## REQUIREMENT
Transcribe all of the records exactly, leaving every line as it is.

## DATA TO USE
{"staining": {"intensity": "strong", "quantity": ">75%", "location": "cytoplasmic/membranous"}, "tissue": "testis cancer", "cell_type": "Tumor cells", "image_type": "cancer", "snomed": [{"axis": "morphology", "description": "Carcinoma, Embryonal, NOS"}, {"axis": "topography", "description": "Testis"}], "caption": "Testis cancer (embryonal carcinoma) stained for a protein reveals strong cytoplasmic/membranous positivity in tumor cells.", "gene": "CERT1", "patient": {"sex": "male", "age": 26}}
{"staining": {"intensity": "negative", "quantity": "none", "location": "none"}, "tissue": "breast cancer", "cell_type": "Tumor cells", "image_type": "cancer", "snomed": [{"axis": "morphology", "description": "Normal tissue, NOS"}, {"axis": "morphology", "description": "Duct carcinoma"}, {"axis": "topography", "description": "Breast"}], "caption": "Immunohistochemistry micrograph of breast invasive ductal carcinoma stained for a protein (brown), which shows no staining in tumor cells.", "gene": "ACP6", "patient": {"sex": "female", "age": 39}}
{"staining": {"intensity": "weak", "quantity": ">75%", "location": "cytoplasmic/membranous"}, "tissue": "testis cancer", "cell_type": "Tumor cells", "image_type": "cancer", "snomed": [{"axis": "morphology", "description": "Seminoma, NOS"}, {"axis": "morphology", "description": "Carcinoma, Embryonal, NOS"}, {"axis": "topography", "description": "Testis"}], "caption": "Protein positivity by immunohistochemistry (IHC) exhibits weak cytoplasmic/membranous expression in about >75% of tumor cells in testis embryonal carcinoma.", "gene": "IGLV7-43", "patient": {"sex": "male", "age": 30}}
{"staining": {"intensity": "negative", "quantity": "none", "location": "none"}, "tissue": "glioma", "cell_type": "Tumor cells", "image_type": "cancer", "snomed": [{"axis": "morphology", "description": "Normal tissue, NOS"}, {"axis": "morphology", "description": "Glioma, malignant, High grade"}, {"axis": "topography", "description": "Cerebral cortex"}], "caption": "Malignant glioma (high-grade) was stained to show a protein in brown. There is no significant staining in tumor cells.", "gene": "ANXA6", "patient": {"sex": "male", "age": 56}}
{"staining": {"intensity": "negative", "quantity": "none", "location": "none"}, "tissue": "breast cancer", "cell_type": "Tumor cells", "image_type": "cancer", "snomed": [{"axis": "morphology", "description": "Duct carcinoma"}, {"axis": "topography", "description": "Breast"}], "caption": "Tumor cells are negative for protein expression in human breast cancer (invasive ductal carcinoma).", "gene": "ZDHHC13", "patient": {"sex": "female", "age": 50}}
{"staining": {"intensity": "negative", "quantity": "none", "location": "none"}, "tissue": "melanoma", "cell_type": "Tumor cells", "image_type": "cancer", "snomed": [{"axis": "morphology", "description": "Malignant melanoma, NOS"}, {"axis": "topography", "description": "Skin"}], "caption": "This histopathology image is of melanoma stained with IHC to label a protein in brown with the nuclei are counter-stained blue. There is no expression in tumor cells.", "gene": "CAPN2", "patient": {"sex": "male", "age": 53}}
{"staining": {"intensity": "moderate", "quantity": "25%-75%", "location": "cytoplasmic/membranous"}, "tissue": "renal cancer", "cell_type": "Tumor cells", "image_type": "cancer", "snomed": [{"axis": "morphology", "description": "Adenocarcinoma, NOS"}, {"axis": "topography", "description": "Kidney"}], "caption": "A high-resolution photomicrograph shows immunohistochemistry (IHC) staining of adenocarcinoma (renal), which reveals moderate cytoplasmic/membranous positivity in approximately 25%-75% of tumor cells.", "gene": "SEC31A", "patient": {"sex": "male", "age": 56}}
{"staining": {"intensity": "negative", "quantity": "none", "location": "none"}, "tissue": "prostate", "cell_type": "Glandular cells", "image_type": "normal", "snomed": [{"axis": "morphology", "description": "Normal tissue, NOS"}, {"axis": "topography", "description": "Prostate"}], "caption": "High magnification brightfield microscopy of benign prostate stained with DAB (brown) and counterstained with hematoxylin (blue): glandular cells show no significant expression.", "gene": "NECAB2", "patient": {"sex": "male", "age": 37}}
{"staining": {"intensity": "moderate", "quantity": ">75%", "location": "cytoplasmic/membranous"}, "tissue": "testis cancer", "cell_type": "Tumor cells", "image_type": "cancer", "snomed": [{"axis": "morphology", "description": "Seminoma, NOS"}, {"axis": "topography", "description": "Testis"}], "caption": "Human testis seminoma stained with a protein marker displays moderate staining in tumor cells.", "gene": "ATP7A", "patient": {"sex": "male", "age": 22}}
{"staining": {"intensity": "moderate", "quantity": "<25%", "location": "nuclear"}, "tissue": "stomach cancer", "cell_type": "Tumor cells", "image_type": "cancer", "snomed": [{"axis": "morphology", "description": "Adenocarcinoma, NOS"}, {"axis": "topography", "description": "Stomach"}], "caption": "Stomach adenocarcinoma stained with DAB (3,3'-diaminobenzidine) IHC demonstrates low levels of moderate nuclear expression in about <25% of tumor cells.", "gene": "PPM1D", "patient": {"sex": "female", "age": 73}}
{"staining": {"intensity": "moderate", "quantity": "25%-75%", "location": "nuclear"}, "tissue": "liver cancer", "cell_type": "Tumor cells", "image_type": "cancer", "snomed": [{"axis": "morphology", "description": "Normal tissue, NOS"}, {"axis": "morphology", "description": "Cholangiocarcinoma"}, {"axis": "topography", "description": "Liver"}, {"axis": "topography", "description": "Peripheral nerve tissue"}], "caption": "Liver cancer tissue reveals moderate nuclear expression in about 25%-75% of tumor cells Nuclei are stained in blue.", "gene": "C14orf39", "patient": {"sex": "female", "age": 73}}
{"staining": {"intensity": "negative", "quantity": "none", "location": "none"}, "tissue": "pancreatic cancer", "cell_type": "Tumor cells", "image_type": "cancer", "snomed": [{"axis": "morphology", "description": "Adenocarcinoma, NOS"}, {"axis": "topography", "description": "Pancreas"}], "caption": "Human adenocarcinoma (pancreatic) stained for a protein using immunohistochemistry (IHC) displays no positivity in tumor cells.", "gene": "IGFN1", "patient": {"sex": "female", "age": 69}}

## WRITTEN RESPONSE
{"staining": {"intensity": "strong", "quantity": ">75%", "location": "cytoplasmic/membranous"}, "tissue": "testis cancer", "cell_type": "Tumor cells", "image_type": "cancer", "snomed": [{"axis": "morphology", "description": "Carcinoma, Embryonal, NOS"}, {"axis": "topography", "description": "Testis"}], "caption": "Testis cancer (embryonal carcinoma) stained for a protein reveals strong cytoplasmic/membranous positivity in tumor cells.", "gene": "CERT1", "patient": {"sex": "male", "age": 26}}
{"staining": {"intensity": "negative", "quantity": "none", "location": "none"}, "tissue": "breast cancer", "cell_type": "Tumor cells", "image_type": "cancer", "snomed": [{"axis": "morphology", "description": "Normal tissue, NOS"}, {"axis": "morphology", "description": "Duct carcinoma"}, {"axis": "topography", "description": "Breast"}], "caption": "Immunohistochemistry micrograph of breast invasive ductal carcinoma stained for a protein (brown), which shows no staining in tumor cells.", "gene": "ACP6", "patient": {"sex": "female", "age": 39}}
{"staining": {"intensity": "weak", "quantity": ">75%", "location": "cytoplasmic/membranous"}, "tissue": "testis cancer", "cell_type": "Tumor cells", "image_type": "cancer", "snomed": [{"axis": "morphology", "description": "Seminoma, NOS"}, {"axis": "morphology", "description": "Carcinoma, Embryonal, NOS"}, {"axis": "topography", "description": "Testis"}], "caption": "Protein positivity by immunohistochemistry (IHC) exhibits weak cytoplasmic/membranous expression in about >75% of tumor cells in testis embryonal carcinoma.", "gene": "IGLV7-43", "patient": {"sex": "male", "age": 30}}
{"staining": {"intensity": "negative", "quantity": "none", "location": "none"}, "tissue": "glioma", "cell_type": "Tumor cells", "image_type": "cancer", "snomed": [{"axis": "morphology", "description": "Normal tissue, NOS"}, {"axis": "morphology", "description": "Glioma, malignant, High grade"}, {"axis": "topography", "description": "Cerebral cortex"}], "caption": "Malignant glioma (high-grade) was stained to show a protein in brown. There is no significant staining in tumor cells.", "gene": "ANXA6", "patient": {"sex": "male", "age": 56}}
{"staining": {"intensity": "negative", "quantity": "none", "location": "none"}, "tissue": "breast cancer", "cell_type": "Tumor cells", "image_type": "cancer", "snomed": [{"axis": "morphology", "description": "Duct carcinoma"}, {"axis": "topography", "description": "Breast"}], "caption": "Tumor cells are negative for protein expression in human breast cancer (invasive ductal carcinoma).", "gene": "ZDHHC13", "patient": {"sex": "female", "age": 50}}
{"staining": {"intensity": "negative", "quantity": "none", "location": "none"}, "tissue": "melanoma", "cell_type": "Tumor cells", "image_type": "cancer", "snomed": [{"axis": "morphology", "description": "Malignant melanoma, NOS"}, {"axis": "topography", "description": "Skin"}], "caption": "This histopathology image is of melanoma stained with IHC to label a protein in brown with the nuclei are counter-stained blue. There is no expression in tumor cells.", "gene": "CAPN2", "patient": {"sex": "male", "age": 53}}
{"staining": {"intensity": "moderate", "quantity": "25%-75%", "location": "cytoplasmic/membranous"}, "tissue": "renal cancer", "cell_type": "Tumor cells", "image_type": "cancer", "snomed": [{"axis": "morphology", "description": "Adenocarcinoma, NOS"}, {"axis": "topography", "description": "Kidney"}], "caption": "A high-resolution photomicrograph shows immunohistochemistry (IHC) staining of adenocarcinoma (renal), which reveals moderate cytoplasmic/membranous positivity in approximately 25%-75% of tumor cells.", "gene": "SEC31A", "patient": {"sex": "male", "age": 56}}
{"staining": {"intensity": "negative", "quantity": "none", "location": "none"}, "tissue": "prostate", "cell_type": "Glandular cells", "image_type": "normal", "snomed": [{"axis": "morphology", "description": "Normal tissue, NOS"}, {"axis": "topography", "description": "Prostate"}], "caption": "High magnification brightfield microscopy of benign prostate stained with DAB (brown) and counterstained with hematoxylin (blue): glandular cells show no significant expression.", "gene": "NECAB2", "patient": {"sex": "male", "age": 37}}
{"staining": {"intensity": "moderate", "quantity": ">75%", "location": "cytoplasmic/membranous"}, "tissue": "testis cancer", "cell_type": "Tumor cells", "image_type": "cancer", "snomed": [{"axis": "morphology", "description": "Seminoma, NOS"}, {"axis": "topography", "description": "Testis"}], "caption": "Human testis seminoma stained with a protein marker displays moderate staining in tumor cells.", "gene": "ATP7A", "patient": {"sex": "male", "age": 22}}
{"staining": {"intensity": "moderate", "quantity": "<25%", "location": "nuclear"}, "tissue": "stomach cancer", "cell_type": "Tumor cells", "image_type": "cancer", "snomed": [{"axis": "morphology", "description": "Adenocarcinoma, NOS"}, {"axis": "topography", "description": "Stomach"}], "caption": "Stomach adenocarcinoma stained with DAB (3,3'-diaminobenzidine) IHC demonstrates low levels of moderate nuclear expression in about <25% of tumor cells.", "gene": "PPM1D", "patient": {"sex": "female", "age": 73}}
{"staining": {"intensity": "moderate", "quantity": "25%-75%", "location": "nuclear"}, "tissue": "liver cancer", "cell_type": "Tumor cells", "image_type": "cancer", "snomed": [{"axis": "morphology", "description": "Normal tissue, NOS"}, {"axis": "morphology", "description": "Cholangiocarcinoma"}, {"axis": "topography", "description": "Liver"}, {"axis": "topography", "description": "Peripheral nerve tissue"}], "caption": "Liver cancer tissue reveals moderate nuclear expression in about 25%-75% of tumor cells Nuclei are stained in blue.", "gene": "C14orf39", "patient": {"sex": "female", "age": 73}}
{"staining": {"intensity": "negative", "quantity": "none", "location": "none"}, "tissue": "pancreatic cancer", "cell_type": "Tumor cells", "image_type": "cancer", "snomed": [{"axis": "morphology", "description": "Adenocarcinoma, NOS"}, {"axis": "topography", "description": "Pancreas"}], "caption": "Human adenocarcinoma (pancreatic) stained for a protein using immunohistochemistry (IHC) displays no positivity in tumor cells.", "gene": "IGFN1", "patient": {"sex": "female", "age": 69}}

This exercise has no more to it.